Page text: Begin

However, VSP systems are not without limitations. Research by the IHA [16] and Ghorbani et al. [32] points out that power converters can adversely affect power quality, and grid inertia may decrease when generators do not operate at synchronous speed. This reduction in inertia could pose challenges for grids with high renewable energy penetration.

3. Methodology

3.1. Electric Needs

3.1.1. Decarbonation Scenario

Calculating the mine’s energy needs is the starting point for solving the problem since it provides the power and capacity required. First, Raglan provided the power demand for electrical devices in 2021 with a one-hour time step. Thus, the consumption amounts to 154,942 MWh with a peak power of 20 MW.
Then, it is necessary to estimate the hourly power to be decarbonized from the heat network and plan the power supply of the process by the green electricity network. It is important to note that heating the glycol water network is the only process to be electrified since ore drying requires using exhaust gases with a low CO2 content. Referring to Figure 1, it can be seen that for the use of exhaust gases, the required electrical load must be estimated considering some EMD generators’ operation.
Indeed, a continuous average production of two EMD generators operating at 2.9 MW each is sufficient to produce the required gas flow. Thus, a constant 5.8 MW of electricity can be deducted from the power demand of the 25 kV-G network. Furthermore, according to Figure 1, the HX-02 recuperator can still recover energy from combustion inside the EMD generator. Likewise, the HX-01 recuperator can also be used when the load of the EMD generator is greater than 5.8 MW, i.e., when the exhaust gas flow exceeds the needs of the drying process. It is estimated that for each megawatt of electricity the EMD generator produces, the HX-02 recuperator recovers 0.45 MW fed into the glycol network. In the same way, for every megawatt exceeding 5.8 MW, the HX-01 recuperator recovers 0.61 MW, also fed into the glycol network.
Thus, the electrical load planned to be decarbonized can be determined by summing the load of the electrical devices and the glycol network provided by Raglan. Then, it remains to subtract the constant production of 5.8 MW of electricity from the EMD generators and the 2.6 MW recovered by the HX-02 recuperator and injected into the glycol network. Figure 3 shows the details of the decarbonization process.
The decarbonization scenario predicts an electrical load varying between 10 and 25 MW for an annual consumption of 137,190 MWh. The share of the renewable energy target in the 25 kV-G network mix (electricity + heat) is 52.2%. For the two maintained EMD generators, producing 50,800 MWh of energy requires approximately 12.93 million liters of diesel, resulting in 35,915 t C O 2 e q emissions. Thus, this scenario aims to save 25.1 million liters of diesel and 69,640 t C O 2 e q emissions per year, i.e., a reduction of 66%. Moreover, it is pointed out that maintaining two EMD generators provides a certain controllable production, varying between 500 kW and 3.2 MW per unit. This is a definite advantage for the flexibility of the network, its stability, and, above all, the quality of the energy.

3.1.2. Generator Capital Expenditures (CAPEX) and Operating Expenditures (OPEX)

Based on the information provided by Raglan, it is possible to estimate the investment costs for replacing obsolete units and the lifetime and Operation and Maintenance (O&M) costs of the three generator models composing the 25 kV-G network (see Table 2).

Page text: End

#### [Work instructions]
(1) In the mine decarbonization passage above, how much power does the HX-01 recuperator recover for each megawatt the EMD generator produces beyond 5.8 MW?
(2) Carry on the mine decarbonization passage above from the point where it stops.

Input data: Begin

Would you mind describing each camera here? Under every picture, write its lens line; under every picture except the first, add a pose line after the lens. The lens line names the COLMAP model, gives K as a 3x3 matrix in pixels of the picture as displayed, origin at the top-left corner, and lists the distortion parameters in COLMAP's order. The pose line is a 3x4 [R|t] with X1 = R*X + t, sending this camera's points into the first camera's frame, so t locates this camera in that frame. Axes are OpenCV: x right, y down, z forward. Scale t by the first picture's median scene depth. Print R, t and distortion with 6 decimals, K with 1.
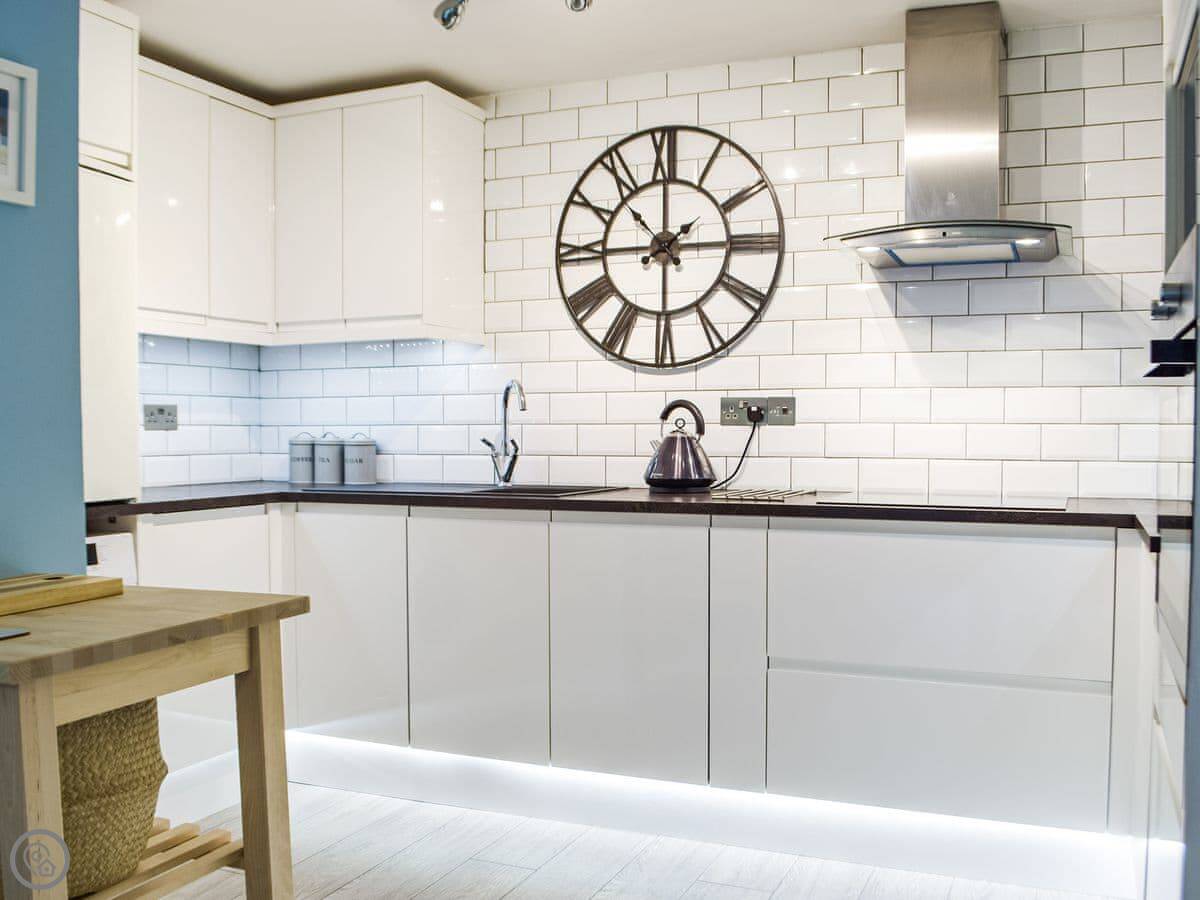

Input data: End

#### [Responses to the exercise]
(1) 0.61 MW, which is fed into the glycol network.

(2)
Finally, the costs related to diesel consumption and GHG emissions to be added to the OPEX provided in Table 2 must be evaluated. First, diesel prices are estimated using the forecasts proposed by the Energy Information Administration (EIA), available on their website [60]. Three scenarios of annual price evolution are provided from 2021 to 2050, giving bounds of 0.65 and 1.5 CAD/liter for the half-century. Moreover, regarding the estimation of pollution costs, the Canadian government and its provinces have two possible policies at their disposal. The first, known as carbon credits, is in effect in Quebec, forming a Keynesian market where the price of the right to pollute is regulated by both supply and demand and provincial control. The other policy is the carbon tax, which is more punitive, charging CAD 30 for all tons of CO 2 equivalent emitted above 50,000 tons per year. With a linear increase expected from CAD 30 to CAD 170 between 2023 and 2030, carbon taxes are more straightforward to simulate than the carbon market. Hence, this regulation was applied to the study.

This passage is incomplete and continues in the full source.